The constitutional reality is that, if a government official is clearly placed within the Executive Branch, that official serves at the pleasure of the President, and can be fired “at will.” That history has had a recent illustration: earlier this month, the federal appeals court in Washington, D.C., struck down part of a law by which Congress created a single director to lead the Consumer Finance Protection Bureau – a law that specified that the director could be removed by the President only “for cause.”

The appeals court simply deleted that phrase from the law, thus making the agency’s head subject to being fired by the President for any reason, or no reason at all.



0 Replies
 
maxdancona
 
  4  
Reply Thu 3 Nov, 2016 11:37 am
@giujohn,
The charge would be using his position to gain political advantage in a presidential election.

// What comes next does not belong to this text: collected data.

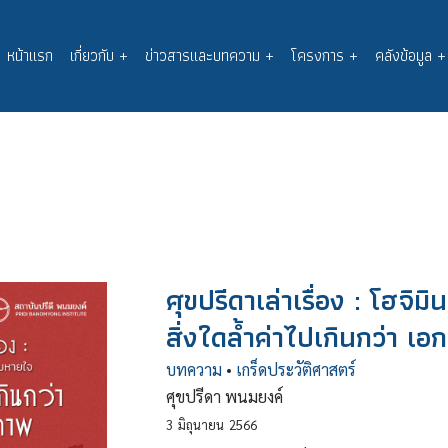
หน้าแรก
เกี่ยวกับ
+
ข่าวสารและบทความ
+
โครงการ
+
คลังข้อมูล
+
Main
navigation
ศุขปรีดาเล่าเรื่อง : โฮจิมิ
สิ่งใดล้ำค่าไปเกินกว่า เอ
บทความ
•
เกร็ดประวัติศาสตร์
ศุขปรีดา พนมยงค์
3
มิถุนายน
2566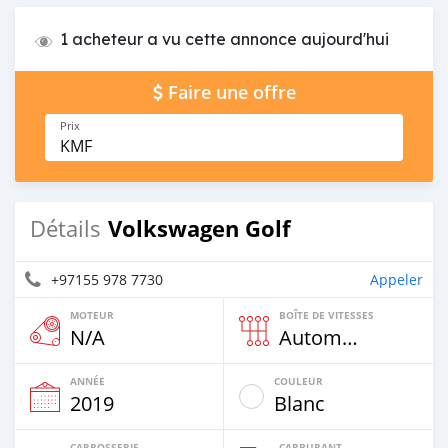
1 acheteur a vu cette annonce aujourd'hui
Faire une offre
Prix
KMF
Volkswagen Golf
Détails
+97155 978 7730
Appeler
MOTEUR
BOÎTE DE VITESSES
N/A
Automatique
ANNÉE
COULEUR
2019
Blanc
CARROSSERIE
CARBURANT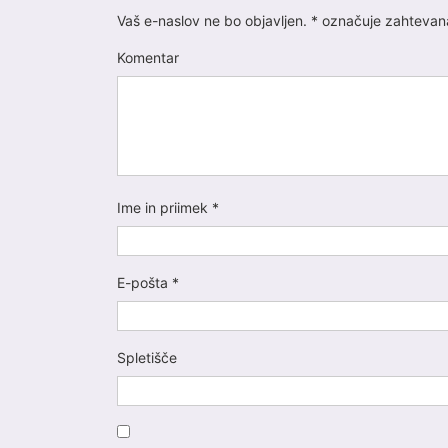
Vaš e-naslov ne bo objavljen.
*
označuje zahtevana
Komentar
Ime in priimek
*
E-pošta
*
Spletišče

This counts as official misconduct and malfeasance in office in my book. We may disagree about whether this is what Comey did... but if you believed that he did intend to sway the election, wouldn't you agree that this is malfeasance?

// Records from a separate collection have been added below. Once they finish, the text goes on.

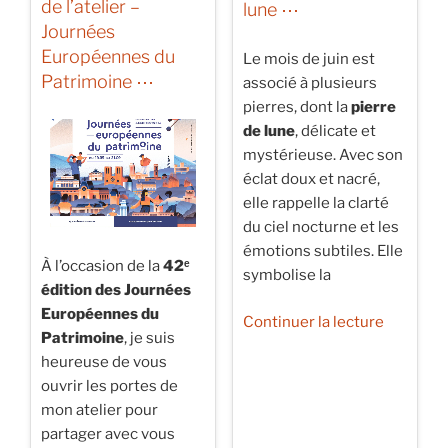
Septembre
Ateliers
de l’atelier –
lune ⋯
:
d’Art
Journées
Le
de
Européennes du
Le mois de juin est
Saphir
France
Patrimoine ⋯
associé à plusieurs
⋯ »
⋯ »
pierres, dont la
pierre
de lune
, délicate et
mystérieuse. Avec son
éclat doux et nacré,
elle rappelle la clarté
du ciel nocturne et les
émotions subtiles. Elle
À l’occasion de la
42ᵉ
symbolise la
édition des Journées
Européennes du
de
Continuer la lecture
Patrimoine
, je suis
« ⋯
heureuse de vous
La
ouvrir les portes de
pierre
mon atelier pour
du
partager avec vous
mois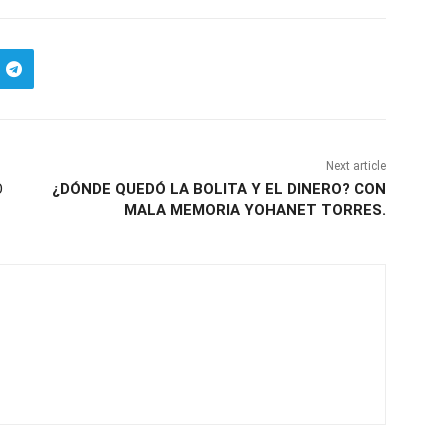
Next article
O
¿DÓNDE QUEDÓ LA BOLITA Y EL DINERO? CON
MALA MEMORIA YOHANET TORRES.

I doubt it would be political suicide. My side would cheer (mostly) your side would scream bloody murder (mostly)... in short; nothing would be any different.

roger
 
  4  
Reply Thu 3 Nov, 2016 11:58 am
@maxdancona,
Harry Reid thinks the disclosure of the investigation violates the Hatch Act.
giujohn
 
  1  
Reply Thu 3 Nov, 2016 02:18 pm
@roger,
As a federal employee I am quite familiar with the Hatch Act we are required to review it in training once a year. It provides that a federal employee not engage in pernicious political activity. Violation of the Hatch Act is investigated by the office of special counsel which I am intimately familiar with as I'm a federal whistleblower. What comey did doesn't even come close to violating the Hatch Act. Harry Reid is just blowing smoke up your ass per his usual line of lying bullshit. And if for some wild reason the office of special counsel recommended that he did violate it I doubt seriously if they would take any action against him as they rarely have in the few cases they have investigated in the past.
maxdancona
 
  3  
Reply Thu 3 Nov, 2016 02:39 pm
@giujohn,
The president has the discretion to fire James Comey, no office of special counsel needed. Whether or not there would be political consequences is part of the topic of this thread. But I don't think it is in doubt that the president has the ability to do this.

giujohn
 
  0  
Reply Thu 3 Nov, 2016 02:47 pm
@maxdancona,
The reference to the office of special counsel was in relation to the Hatch Act that is being brought up by Harry Reid it is pathetic attempt to intimidate James Comey
0 Replies
 
Leadfoot
 
  1  
Reply Thu 3 Nov, 2016 05:02 pm
@revelette2,
Quote:
I don't believe it is the FBI job to worry about how things looks to the American people but rather to be ethical,
I only wish that being ethical was what politicians and appointees worried about. That is so far from the reality that it is almost irrelevant. I'm not happy about it but - there it is.